Real life wins again....

What Father doesn't want to impress and be a role model for his kids? My Dad was my little league coach for many years. Did he do it because he liked the angry parents, crying 9 year olds, or free snow-cones if you retrieved a foul ball? No, he did it because he wanted to be involved in my life, and have more of a hand in my up-bringing.

As parents, we submit ourselves to all sorts of tantrums, hatred, and disgust while we raise our kids. Has your child told you "I hate you" yet? That one hurts. Or better yet--"You hate me."
How many times did you take them to the movies, to Dairy Queen for ice cream, on summer vacation for a 14 hour drive while they fight? All this, and they hate you?
Have you reached the "dorky" stage yet? My daughter is only 8, and already thinks I'm dorky. (although she may be onto something there)

We just purchased a home, and my wife thought the "other owner's karma" would be gone if we painted every single room in the house. So to make the painting go a little quicker, I purchased a "paint-stick." This is a roller that has the paint in the handle so you don't have to get the roller wet in the tray. (it actually works quite well) My 3 year old son was watching me fill up the roller, and then as I was painting the stairwell, he turned to me and said, "Dad, you're awesome." Little did I know the power of the paint-stick.
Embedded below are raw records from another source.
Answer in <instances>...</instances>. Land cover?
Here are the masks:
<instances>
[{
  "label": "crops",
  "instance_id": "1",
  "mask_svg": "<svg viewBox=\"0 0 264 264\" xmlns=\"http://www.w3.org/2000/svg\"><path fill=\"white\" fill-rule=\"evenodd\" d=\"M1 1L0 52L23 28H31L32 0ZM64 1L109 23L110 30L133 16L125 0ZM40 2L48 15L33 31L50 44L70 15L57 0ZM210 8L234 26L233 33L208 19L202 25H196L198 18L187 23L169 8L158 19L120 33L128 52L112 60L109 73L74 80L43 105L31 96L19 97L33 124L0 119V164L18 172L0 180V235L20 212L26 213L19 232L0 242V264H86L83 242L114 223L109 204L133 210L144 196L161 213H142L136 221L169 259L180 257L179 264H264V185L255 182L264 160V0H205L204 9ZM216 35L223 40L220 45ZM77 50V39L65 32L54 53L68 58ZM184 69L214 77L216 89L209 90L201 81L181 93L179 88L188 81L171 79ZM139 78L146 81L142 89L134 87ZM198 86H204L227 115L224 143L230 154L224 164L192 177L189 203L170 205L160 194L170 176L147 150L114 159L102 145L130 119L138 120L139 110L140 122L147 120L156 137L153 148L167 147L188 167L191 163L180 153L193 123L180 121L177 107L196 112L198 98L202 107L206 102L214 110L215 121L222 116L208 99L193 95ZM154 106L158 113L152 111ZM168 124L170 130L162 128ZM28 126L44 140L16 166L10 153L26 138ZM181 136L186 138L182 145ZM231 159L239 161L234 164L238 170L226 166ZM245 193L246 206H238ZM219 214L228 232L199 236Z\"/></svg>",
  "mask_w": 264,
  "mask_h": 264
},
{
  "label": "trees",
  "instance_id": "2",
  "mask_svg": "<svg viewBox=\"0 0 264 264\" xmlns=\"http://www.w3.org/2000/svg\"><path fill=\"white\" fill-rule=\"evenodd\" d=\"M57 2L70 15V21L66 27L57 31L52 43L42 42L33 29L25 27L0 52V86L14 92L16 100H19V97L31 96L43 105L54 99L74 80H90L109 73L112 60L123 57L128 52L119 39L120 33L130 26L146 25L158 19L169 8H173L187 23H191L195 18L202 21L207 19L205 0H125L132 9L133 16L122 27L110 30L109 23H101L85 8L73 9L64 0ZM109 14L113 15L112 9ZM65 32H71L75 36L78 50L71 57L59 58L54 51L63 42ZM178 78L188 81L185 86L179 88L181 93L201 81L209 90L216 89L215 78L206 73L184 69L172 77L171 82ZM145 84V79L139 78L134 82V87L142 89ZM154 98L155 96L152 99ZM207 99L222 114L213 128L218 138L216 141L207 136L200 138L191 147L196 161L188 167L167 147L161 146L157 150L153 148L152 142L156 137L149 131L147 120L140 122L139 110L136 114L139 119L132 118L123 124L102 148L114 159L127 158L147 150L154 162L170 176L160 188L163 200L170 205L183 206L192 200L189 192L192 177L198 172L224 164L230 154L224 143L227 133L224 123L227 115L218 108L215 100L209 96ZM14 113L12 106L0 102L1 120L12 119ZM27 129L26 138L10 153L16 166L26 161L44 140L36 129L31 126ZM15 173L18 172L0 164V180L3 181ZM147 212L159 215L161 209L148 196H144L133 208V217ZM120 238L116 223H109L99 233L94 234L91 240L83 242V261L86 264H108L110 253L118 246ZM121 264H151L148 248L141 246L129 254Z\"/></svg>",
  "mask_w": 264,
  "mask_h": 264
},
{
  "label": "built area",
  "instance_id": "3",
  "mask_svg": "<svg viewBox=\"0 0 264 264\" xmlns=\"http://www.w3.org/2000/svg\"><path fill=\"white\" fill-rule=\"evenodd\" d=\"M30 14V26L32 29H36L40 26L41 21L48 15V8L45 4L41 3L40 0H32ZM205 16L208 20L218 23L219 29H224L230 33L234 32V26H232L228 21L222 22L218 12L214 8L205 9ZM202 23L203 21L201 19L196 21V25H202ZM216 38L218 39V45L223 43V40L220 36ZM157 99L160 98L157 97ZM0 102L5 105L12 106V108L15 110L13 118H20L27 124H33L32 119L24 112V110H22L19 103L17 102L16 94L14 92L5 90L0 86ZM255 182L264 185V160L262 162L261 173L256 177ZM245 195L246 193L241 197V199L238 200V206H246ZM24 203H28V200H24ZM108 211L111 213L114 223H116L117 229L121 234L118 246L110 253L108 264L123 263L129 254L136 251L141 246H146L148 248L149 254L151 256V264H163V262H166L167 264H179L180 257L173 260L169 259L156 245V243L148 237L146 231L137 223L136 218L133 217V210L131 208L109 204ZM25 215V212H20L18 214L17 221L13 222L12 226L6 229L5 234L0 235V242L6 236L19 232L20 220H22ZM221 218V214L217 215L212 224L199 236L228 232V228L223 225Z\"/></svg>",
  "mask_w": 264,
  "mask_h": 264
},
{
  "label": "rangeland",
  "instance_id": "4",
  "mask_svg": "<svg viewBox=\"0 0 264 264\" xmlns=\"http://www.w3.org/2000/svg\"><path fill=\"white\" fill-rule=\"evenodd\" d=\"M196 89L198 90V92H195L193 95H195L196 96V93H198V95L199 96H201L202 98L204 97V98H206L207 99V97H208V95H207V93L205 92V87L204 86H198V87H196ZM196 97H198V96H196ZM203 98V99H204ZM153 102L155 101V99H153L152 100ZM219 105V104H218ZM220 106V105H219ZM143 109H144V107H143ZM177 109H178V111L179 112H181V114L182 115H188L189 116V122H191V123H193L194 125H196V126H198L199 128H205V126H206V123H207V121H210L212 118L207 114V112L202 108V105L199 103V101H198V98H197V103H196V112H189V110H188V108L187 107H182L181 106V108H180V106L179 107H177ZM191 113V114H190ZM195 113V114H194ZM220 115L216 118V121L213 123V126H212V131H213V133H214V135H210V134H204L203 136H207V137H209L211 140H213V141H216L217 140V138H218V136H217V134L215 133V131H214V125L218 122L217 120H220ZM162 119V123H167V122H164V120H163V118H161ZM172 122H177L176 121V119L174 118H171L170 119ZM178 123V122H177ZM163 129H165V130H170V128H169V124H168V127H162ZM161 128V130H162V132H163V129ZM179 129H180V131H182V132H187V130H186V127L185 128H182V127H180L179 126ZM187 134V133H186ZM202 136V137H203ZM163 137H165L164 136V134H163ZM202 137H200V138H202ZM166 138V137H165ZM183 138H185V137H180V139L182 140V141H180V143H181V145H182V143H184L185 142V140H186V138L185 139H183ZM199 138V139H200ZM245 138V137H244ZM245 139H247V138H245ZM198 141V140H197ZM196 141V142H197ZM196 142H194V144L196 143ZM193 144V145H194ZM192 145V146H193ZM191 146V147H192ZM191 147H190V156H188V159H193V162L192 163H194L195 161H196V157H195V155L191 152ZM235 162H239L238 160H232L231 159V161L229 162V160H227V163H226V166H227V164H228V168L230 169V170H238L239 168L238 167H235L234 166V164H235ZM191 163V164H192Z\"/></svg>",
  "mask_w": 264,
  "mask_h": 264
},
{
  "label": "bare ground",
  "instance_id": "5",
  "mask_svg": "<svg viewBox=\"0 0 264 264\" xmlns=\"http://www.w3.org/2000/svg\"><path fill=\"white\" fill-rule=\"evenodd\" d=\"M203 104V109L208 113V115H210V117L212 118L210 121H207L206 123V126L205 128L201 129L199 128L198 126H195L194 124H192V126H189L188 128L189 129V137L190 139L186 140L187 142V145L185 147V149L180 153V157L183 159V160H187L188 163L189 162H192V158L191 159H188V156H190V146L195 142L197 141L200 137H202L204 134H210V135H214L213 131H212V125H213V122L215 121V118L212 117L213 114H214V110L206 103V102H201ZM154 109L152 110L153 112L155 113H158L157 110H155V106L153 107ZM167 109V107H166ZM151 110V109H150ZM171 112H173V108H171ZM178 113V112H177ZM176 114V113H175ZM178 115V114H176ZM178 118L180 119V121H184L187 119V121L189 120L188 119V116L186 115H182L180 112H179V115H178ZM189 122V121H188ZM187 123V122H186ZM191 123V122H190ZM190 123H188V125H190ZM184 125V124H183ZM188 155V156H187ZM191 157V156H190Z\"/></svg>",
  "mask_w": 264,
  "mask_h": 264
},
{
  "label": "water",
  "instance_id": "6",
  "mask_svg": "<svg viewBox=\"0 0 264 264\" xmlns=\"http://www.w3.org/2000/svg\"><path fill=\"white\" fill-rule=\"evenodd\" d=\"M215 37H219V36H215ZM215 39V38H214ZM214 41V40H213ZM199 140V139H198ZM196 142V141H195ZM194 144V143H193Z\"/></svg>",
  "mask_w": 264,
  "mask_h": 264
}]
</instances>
I know he's telling me the truth..because little kids always do. I know this because the previous day as I was telling him a story, he said "Dad, your breath stinks." The truth can hurt.
So next time you spend 45 dollars at the carnival trying to win your son a stuffed animal in a game that is rigged, or spend 300 dollars on sports equipment to get involved with them--remember that you never know what it takes to be "awesome" to them.


boisebyufans said...

You had better watch out or this will turn into one of those sissy blogs about kids and feelings and all that.

Anonymous said...

I've said it before, I'll say it again, you are such a Vagina. Do you need a hug? How about this:

"And the cat's and the cradle and the silver spoon. Little Boy blue and the man on the moon. When you coming home dad, I don't know when, we'll get together then dad, you know we'll have a good time then" Boo frick'n Hoo ya Vag.